LAUSR

Background We investigated the in vitro effects of various phospholipids as emulsifiers on the hydrolysing activities of lipoprotein lipase (LPL) Arg243His against triolein as substrate. LPL Arg243His, identified in a patient with hyperchylomicronaemia, displays severely diminished activity for triolein when emulsified with Triton X-100. Methods Lipolytic activities of plasma obtained by heparin injection from a homozygous patient with LPL Arg243His were analysed using triolein emulsified with phosphatidylcholine (PC), phosphatidylethanolamine (PE), phosphatidylserine (PS), phosphatidylinositol (PI), lysophosphatidylcholine (LPC), or Triton X-100 as substrates. Results The hydrolysing activities of the patient’s plasma for triolein emulsified with PC, PE, PS, PI, LPC and Triton X-100 were 9.22 ± 1.06 μmol/ml/h/ngLPL, 2.94 ± 1.60 μmol/ml/h/ng LPL, 3.72 ± 1.63 μmol/ml/h/ng LPL, 3.40 ± 1.20 μmol/ml/h/ngLPL, 3.72 ± 1.96 μmol/ml/h/ngLPL and 7.80 ± 4.48 μmol/ml/h/ng LPL, respectively.

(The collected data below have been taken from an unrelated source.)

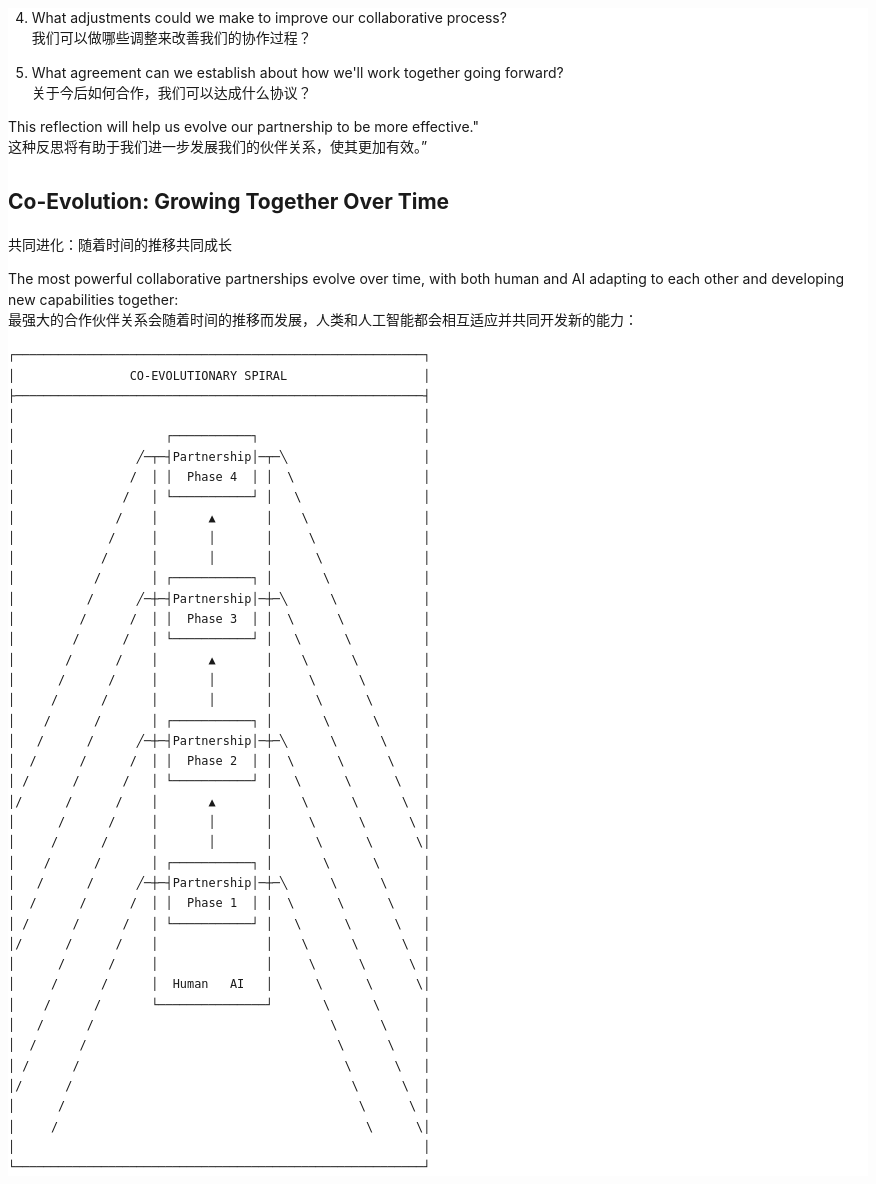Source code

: 4. What adjustments could we make to improve our collaborative process?  
    我们可以做哪些调整来改善我们的协作过程？
    
5. What agreement can we establish about how we'll work together going forward?  
    关于今后如何合作，我们可以达成什么协议？
    

This reflection will help us evolve our partnership to be more effective."  
这种反思将有助于我们进一步发展我们的伙伴关系，使其更加有效。”

## Co-Evolution: Growing Together Over Time  
共同进化：随着时间的推移共同成长

[](https://github.com/KashiwaByte/Context-Engineering-Chinese-Bilingual/blob/main/Chinese-Bilingual/NOCODE/00_foundations/08_collaboration.md#co-evolution-growing-together-over-time)

The most powerful collaborative partnerships evolve over time, with both human and AI adapting to each other and developing new capabilities together:  
最强大的合作伙伴关系会随着时间的推移而发展，人类和人工智能都会相互适应并共同开发新的能力：

```
┌─────────────────────────────────────────────────────────┐
│                CO-EVOLUTIONARY SPIRAL                   │
├─────────────────────────────────────────────────────────┤
│                                                         │
│                     ┌───────────┐                       │
│                 ╱─┬─┤Partnership│─┬─╲                   │
│                /  │ │  Phase 4  │ │  \                  │
│               /   │ └───────────┘ │   \                 │
│              /    │       ▲       │    \                │
│             /     │       │       │     \               │
│            /      │       │       │      \              │
│           /       │ ┌───────────┐ │       \             │
│          /      ╱─┼─┤Partnership│─┼─╲      \            │
│         /      /  │ │  Phase 3  │ │  \      \           │
│        /      /   │ └───────────┘ │   \      \          │
│       /      /    │       ▲       │    \      \         │
│      /      /     │       │       │     \      \        │
│     /      /      │       │       │      \      \       │
│    /      /       │ ┌───────────┐ │       \      \      │
│   /      /      ╱─┼─┤Partnership│─┼─╲      \      \     │
│  /      /      /  │ │  Phase 2  │ │  \      \      \    │
│ /      /      /   │ └───────────┘ │   \      \      \   │
│/      /      /    │       ▲       │    \      \      \  │
│      /      /     │       │       │     \      \      \ │
│     /      /      │       │       │      \      \      \│
│    /      /       │ ┌───────────┐ │       \      \      │
│   /      /      ╱─┼─┤Partnership│─┼─╲      \      \     │
│  /      /      /  │ │  Phase 1  │ │  \      \      \    │
│ /      /      /   │ └───────────┘ │   \      \      \   │
│/      /      /    │               │    \      \      \  │
│      /      /     │               │     \      \      \ │
│     /      /      │  Human   AI   │      \      \      \│
│    /      /       └───────────────┘       \      \      │
│   /      /                                 \      \     │
│  /      /                                   \      \    │
│ /      /                                     \      \   │
│/      /                                       \      \  │
│      /                                         \      \ │
│     /                                           \      \│
│                                                         │
└─────────────────────────────────────────────────────────┘
```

Thus, the specific activities of the patient’s LPL determined with triolein emulsified with PC were significantly higher than those with PE, PS, PI or LPC as emulsifiers. Relative to the activities of normal plasma measured with PC, PE, PS, PI and LPC as emulsifiers, the mutant’s activities were 49.1 ± 5.2%, 44.1 ± 5.7%, 31.7 ± 12.6%, 19.2 ± 6.9% and 23.8 ± 11.3%, respectively. Using PC, PE, PS, PI and LPC as emulsifiers, the mutant’s activities for triolein-lipolysis relative to normal were significantly increased in comparison to the relative activity measured with the classical emulsifier, Triton X-100 (12.9 ± 6.7%). Conclusions Impaired triolein hydrolysis by LPL Arg243His was partially ameliorated by triolein emulsification with phospholipids. The in vitro analysis of triolein hydrolysis using various phospholipid emulsifiers may be useful for the further understanding of impaired LPL function.